Le Kaskelot, lancé au Danemark en 1948 sous le nom de « cachalot » en danois, avait pour mission de ravitailler et de transporter des marchandises de la côte Est du Groenland au Danemark. Malgré une ligne très fine, le navire est robuste et sa double coque en chêne lui permettait de se mesurer aux glaces de l'Atlantique Nord. En 1968, son port d’attache est devenu Nuuk, capitale du Groenland, et il a pris successivement le nom d’Arctic Explorer puis de Sanna Maria, devenant alors un bateau d’assistance pour la pêche aux îles Féroé.

L'Hermione, ce navire français, est un symbole de la liberté. Ce trois-mâts de 66 mètres de long est une réplique de la frégate coulée en 1793. Elle a fait escale en 2018 à Bordeaux, quatre ans après son lancement, venant mouiller au Port de la Lune. L'incontournable Belem, présent à presque chaque édition de Bordeaux Fête le Vin, fait également partie des plus grands voiliers du monde avec ses 59 mètres de long. Ce trois mâts français, construit à Chantenay sur Loire, est l’un des plus anciens navires européens toujours en navigation. Le Belem est aujourd’hui classé monument historique.
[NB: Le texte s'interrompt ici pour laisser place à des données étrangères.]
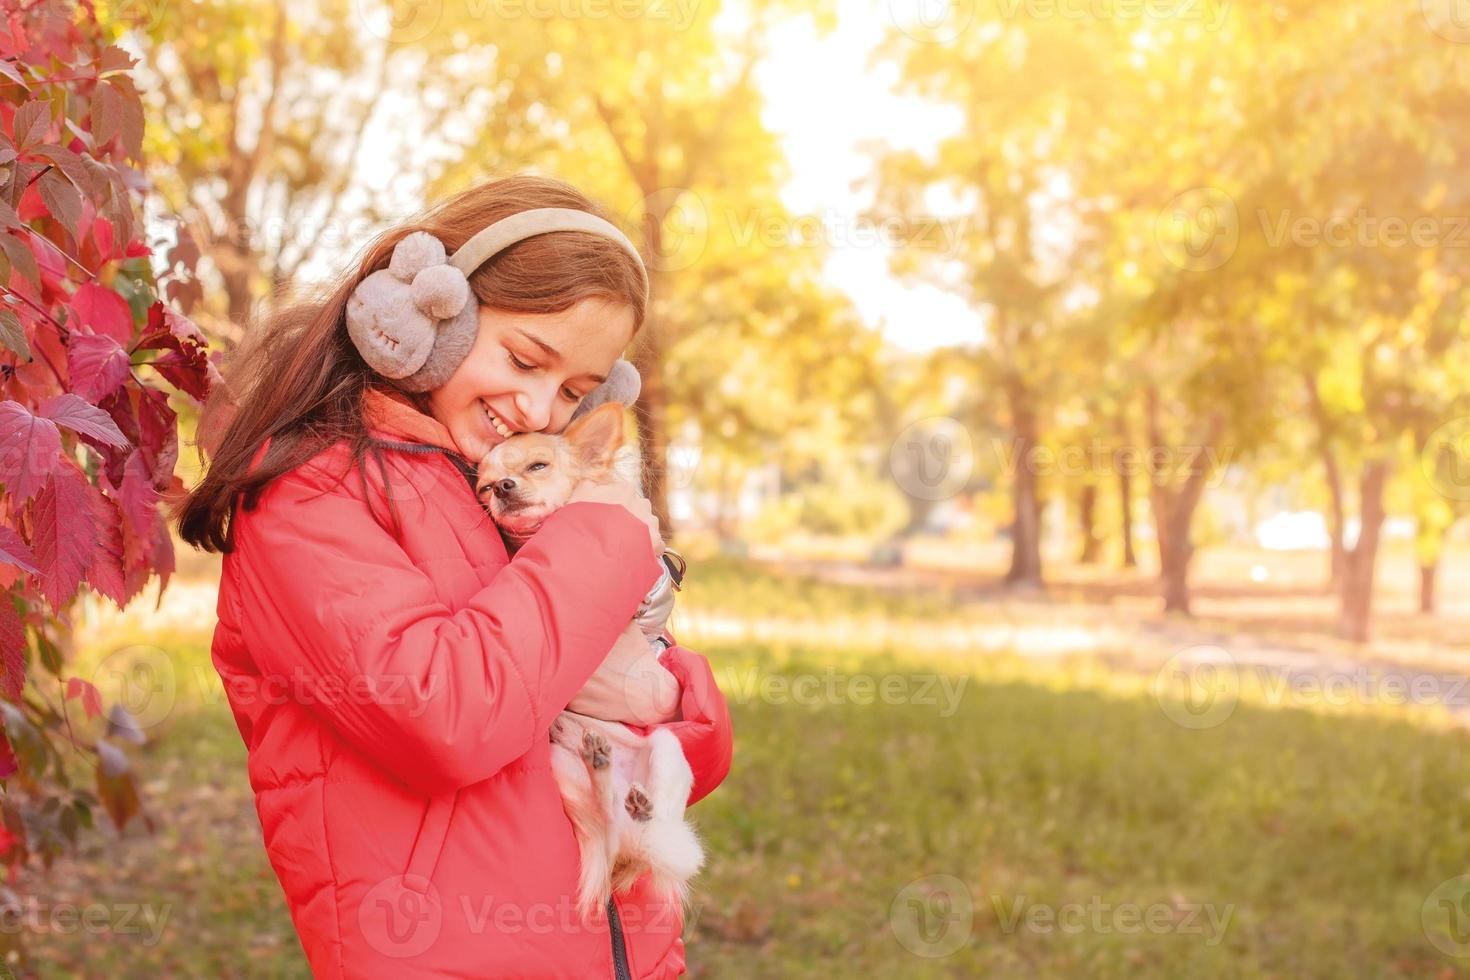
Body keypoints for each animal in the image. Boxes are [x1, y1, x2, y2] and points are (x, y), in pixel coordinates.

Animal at [470, 399, 699, 922]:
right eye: (484, 488)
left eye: (538, 466)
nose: (503, 489)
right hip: (559, 765)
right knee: (606, 821)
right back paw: (603, 773)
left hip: (667, 751)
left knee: (642, 821)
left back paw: (635, 802)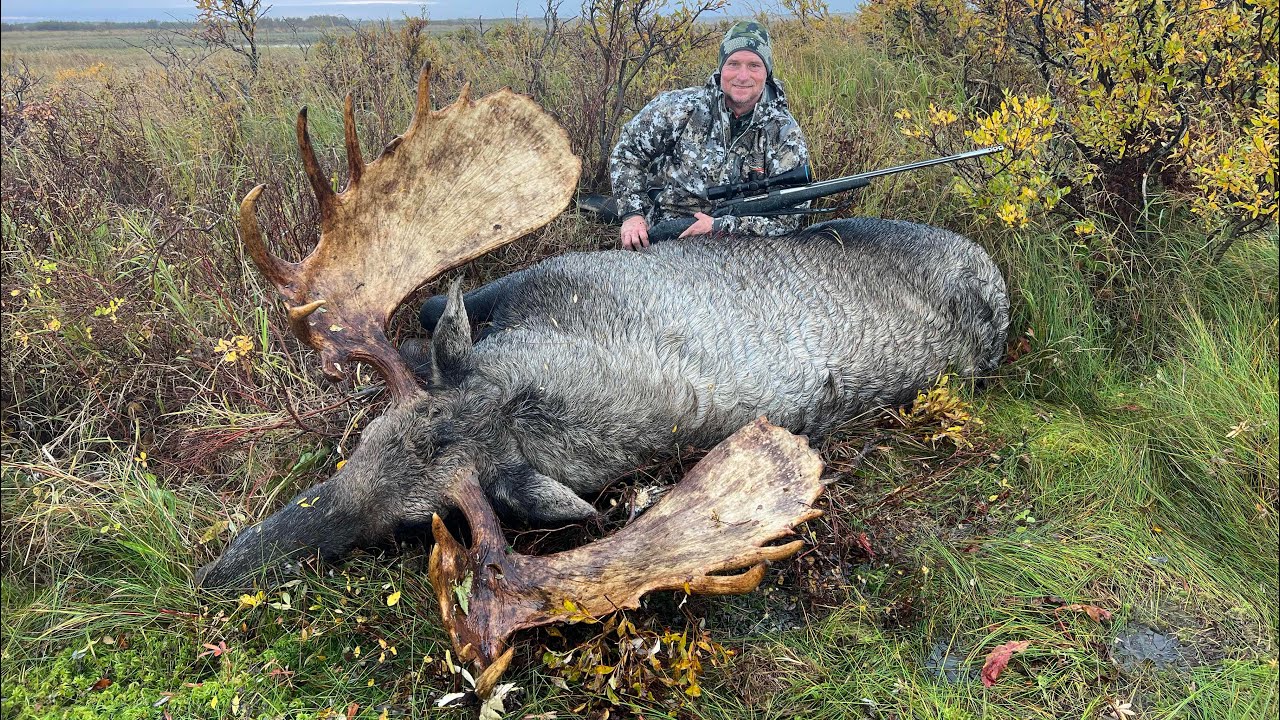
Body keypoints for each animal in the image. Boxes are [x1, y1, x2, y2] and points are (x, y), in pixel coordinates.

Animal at [195, 64, 1010, 680]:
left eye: (413, 524)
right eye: (365, 443)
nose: (220, 571)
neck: (540, 389)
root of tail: (993, 267)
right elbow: (427, 315)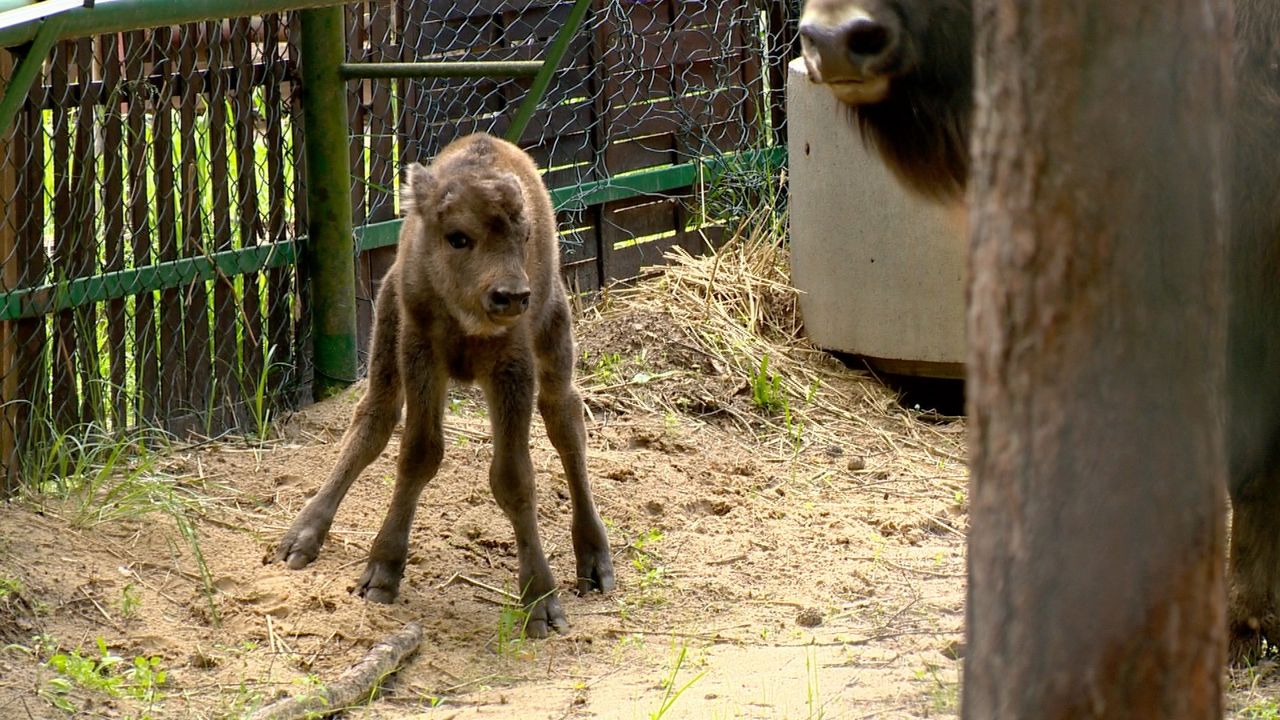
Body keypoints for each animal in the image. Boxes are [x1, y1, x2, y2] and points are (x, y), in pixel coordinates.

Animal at [277, 130, 616, 632]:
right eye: (458, 237)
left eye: (524, 236)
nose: (512, 295)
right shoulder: (419, 352)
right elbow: (418, 454)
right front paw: (381, 574)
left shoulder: (512, 367)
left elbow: (514, 477)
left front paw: (541, 601)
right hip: (387, 337)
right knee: (372, 421)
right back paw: (302, 537)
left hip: (554, 337)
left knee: (566, 423)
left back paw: (594, 561)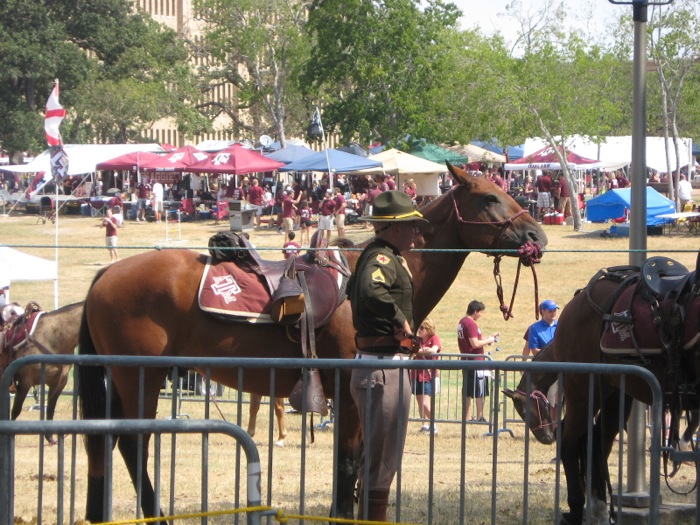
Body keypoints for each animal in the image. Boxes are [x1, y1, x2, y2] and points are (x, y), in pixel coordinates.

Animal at [75, 162, 548, 520]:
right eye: (488, 198)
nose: (536, 236)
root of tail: (106, 274)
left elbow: (353, 464)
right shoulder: (350, 393)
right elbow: (349, 462)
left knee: (107, 442)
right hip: (140, 377)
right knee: (132, 444)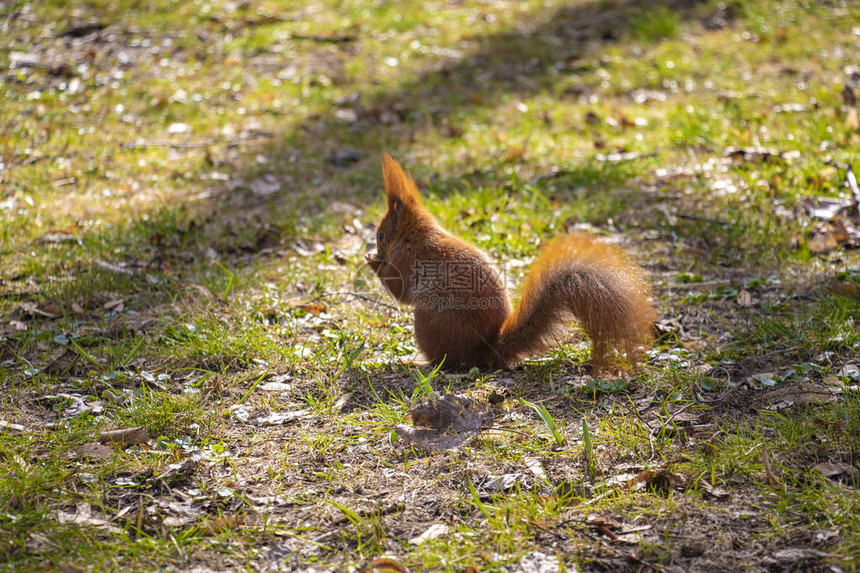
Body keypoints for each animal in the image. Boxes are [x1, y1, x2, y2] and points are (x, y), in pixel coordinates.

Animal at [364, 152, 660, 374]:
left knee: (447, 361)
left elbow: (399, 290)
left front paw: (372, 261)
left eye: (381, 235)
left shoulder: (405, 259)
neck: (414, 233)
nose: (375, 249)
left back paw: (417, 362)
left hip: (429, 320)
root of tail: (486, 350)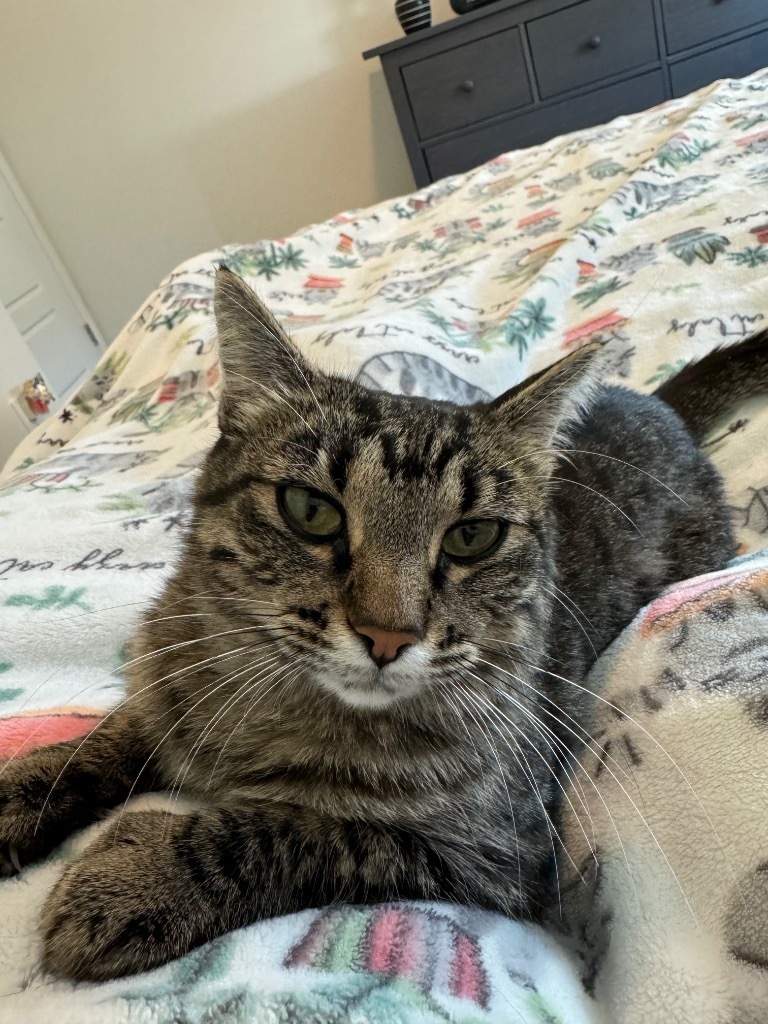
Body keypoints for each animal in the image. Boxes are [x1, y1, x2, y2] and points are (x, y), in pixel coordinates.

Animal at [1, 268, 768, 978]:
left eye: (473, 537)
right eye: (311, 510)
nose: (389, 635)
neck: (274, 701)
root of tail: (655, 401)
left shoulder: (489, 854)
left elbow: (294, 829)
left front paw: (143, 875)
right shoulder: (164, 683)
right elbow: (103, 738)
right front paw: (21, 787)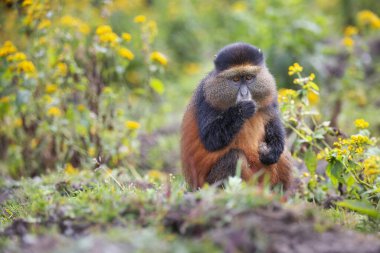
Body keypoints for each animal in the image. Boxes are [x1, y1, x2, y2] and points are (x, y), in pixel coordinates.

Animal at [180, 42, 292, 191]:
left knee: (283, 154)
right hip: (209, 184)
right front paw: (242, 110)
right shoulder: (206, 98)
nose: (244, 94)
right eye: (236, 79)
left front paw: (272, 151)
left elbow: (273, 121)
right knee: (234, 157)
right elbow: (210, 139)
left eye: (249, 78)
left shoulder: (270, 95)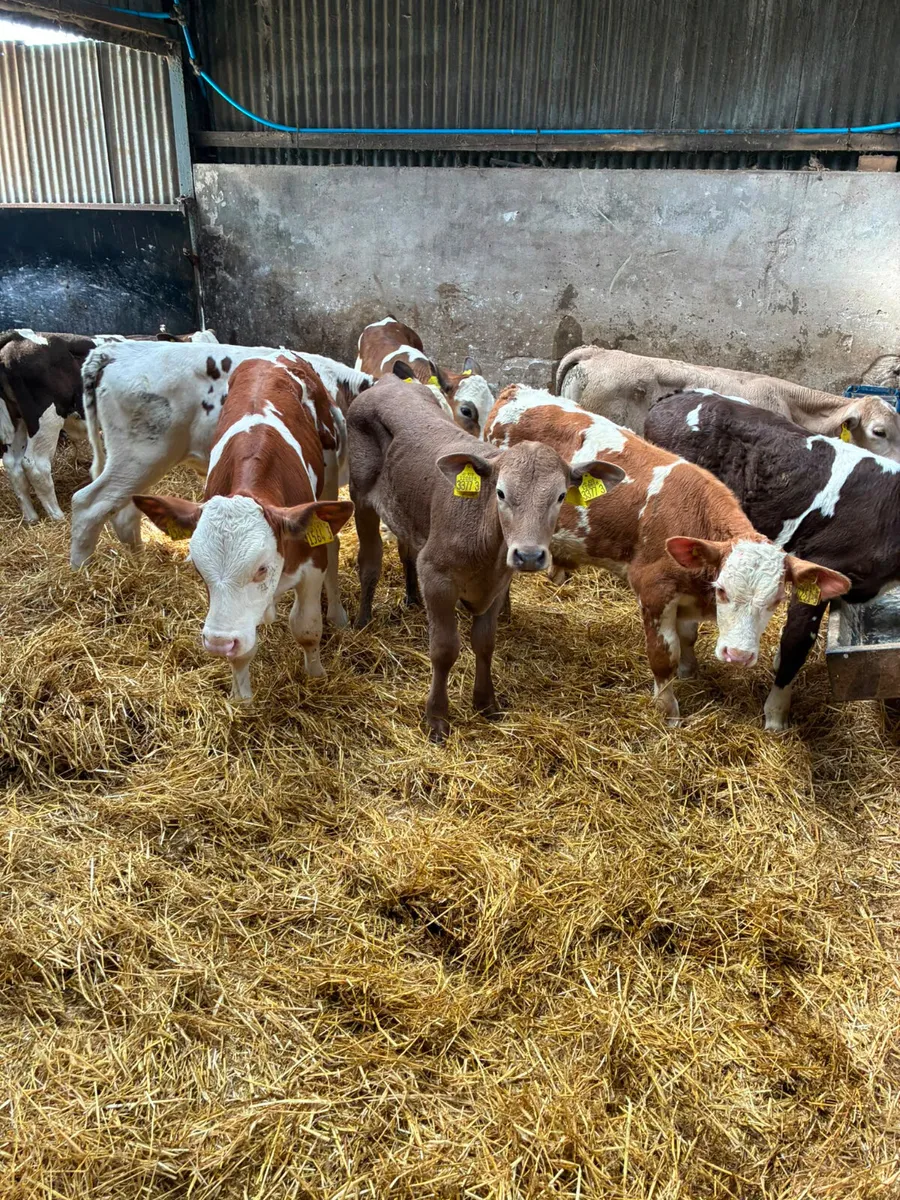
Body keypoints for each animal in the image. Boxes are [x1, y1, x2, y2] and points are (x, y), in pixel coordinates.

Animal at [1, 328, 219, 523]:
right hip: (47, 419)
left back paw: (31, 516)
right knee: (35, 465)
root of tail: (18, 335)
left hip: (15, 422)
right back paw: (57, 516)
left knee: (13, 464)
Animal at [131, 358, 353, 699]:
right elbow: (243, 649)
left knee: (333, 544)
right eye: (198, 568)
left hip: (329, 479)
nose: (218, 643)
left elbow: (306, 627)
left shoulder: (310, 560)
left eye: (261, 568)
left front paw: (316, 676)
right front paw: (241, 699)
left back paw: (338, 614)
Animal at [348, 374, 625, 742]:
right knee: (370, 561)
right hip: (360, 495)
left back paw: (412, 597)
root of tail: (390, 380)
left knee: (407, 550)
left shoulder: (497, 584)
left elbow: (484, 643)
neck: (487, 546)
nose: (529, 555)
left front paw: (485, 702)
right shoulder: (436, 575)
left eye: (560, 496)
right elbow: (444, 649)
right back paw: (363, 620)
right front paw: (437, 717)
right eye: (501, 493)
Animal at [485, 386, 849, 724]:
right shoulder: (653, 590)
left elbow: (688, 637)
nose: (738, 655)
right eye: (723, 591)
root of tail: (517, 390)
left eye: (776, 601)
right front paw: (669, 711)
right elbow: (664, 654)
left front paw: (690, 670)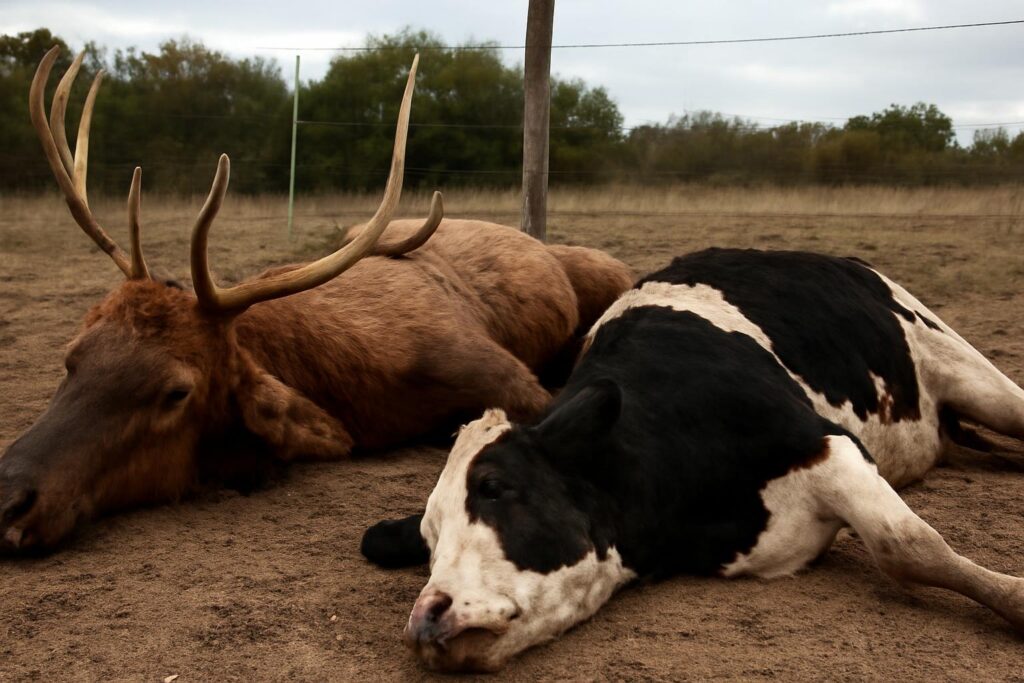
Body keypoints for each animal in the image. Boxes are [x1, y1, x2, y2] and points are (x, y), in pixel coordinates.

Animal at [0, 47, 632, 553]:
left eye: (176, 391)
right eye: (71, 357)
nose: (9, 498)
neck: (348, 387)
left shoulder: (509, 379)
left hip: (610, 272)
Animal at [362, 248, 1024, 672]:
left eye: (495, 486)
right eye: (427, 540)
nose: (427, 618)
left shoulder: (829, 444)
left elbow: (908, 546)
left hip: (970, 371)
L'INS Tarangini, construit en 1995, est un voilier-école qui mouille généralement à Cochin, en Inde. Ce grand voilier de classe A et de 53 mètres de long est le premier navire indien à avoir fait le tour du monde. En 2018, lors de sa venue à Bordeaux, son palmarès était déjà impressionnant avec plus de 2 100 jours passés en mer et 74 ports visités dans 39 pays.

Des répliques impressionnantes continuent de sillonner les mers, comme El Galeón, célèbre réplique des galions des flottes espagnoles, mesurant 51 mètres de long. Il est célèbre pour la fausse rumeur selon laquelle il aurait tourné dans la série de films Pirates des Caraïbes, cette dernière ayant été démentie par l'équipage. De son côté, le Thalassa, avec ses 50 mètres de long, est surtout connu pour son histoire originale.

Un trois-mâts barque d’origine française a marqué 2003, tandis qu'en 2007 pour 3 ans, l’ancien navire école suédois La Duchesse Anne est passé sous pavillon français, suivi en 2018 par un trois-mâts goélette d’origine française.